You can join the waitlist, watch figma's launch clip, and dig through the longer demo post, which is unusually explicit about the tasks Figma wants agents handling first. One of the more revealing bits came later, when zoink said the name itself might change during beta.
On-canvas agent
Figma's core pitch is placement. The agent lives on the design canvas, inside the file where layout context, components, and team comments already exist.
That matters because most design AI tools still start with a blank prompt box or an export step. zoink's repost of a launch summary described the agent as working alongside users in Figma, and zoink's own post called out the same on-canvas, context-native framing.
First jobs: cleanup, explorations, remixing
In the demo outline, Figma broke the agent's early use cases into a concrete task list:
- Automating repetitive tasks.
- Running explorations in parallel.
- Maintaining design libraries.
- Remixing styles and layouts.
- Using design libraries.
- Collaborating through comments.
That list is a better clue than the marketing line.
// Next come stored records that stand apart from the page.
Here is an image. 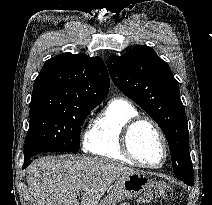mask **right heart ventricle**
<instances>
[{
    "instance_id": "right-heart-ventricle-1",
    "label": "right heart ventricle",
    "mask_w": 212,
    "mask_h": 205,
    "mask_svg": "<svg viewBox=\"0 0 212 205\" xmlns=\"http://www.w3.org/2000/svg\"><path fill=\"white\" fill-rule=\"evenodd\" d=\"M137 116L139 113L130 102L121 98L111 100L92 122L84 141L85 151L107 159L134 164L122 150L121 134L124 126Z\"/></svg>"
}]
</instances>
Figma is starting with production chores and variation work, not just one-shot generation.
Libraries and comments
The two most product-shaped pieces in figma's demo breakdown are library maintenance and comment workflows. Those are team surfaces, not solo prompting tricks.
Figma also split out separate demo chapters for using design libraries and for collaboration and comments. Together, that suggests the agent is meant to operate against shared system rules, then keep moving inside review loops instead of stopping after it makes a draft.
Rollout window
Availability is narrow for now. Figma said the design agent is rolling out gradually over the coming weeks, and the public entry point is a waitlist page.
That gradual rollout showed up in employee and community posts too. amylimabean's post framed the feature as a launch the team had been supporting behind the scenes, while creativedash's reply praised the release for feeling more practical than earlier AI pushes.
Beta naming
One small but useful detail surfaced outside the main launch materials. In zoink's reply about the name, Figma said the feature is still in beta and the naming could change.
That is new information compared with the announcement posts. The canvas agent shipped with a clear product direction, but even the label on the box may not be settled yet.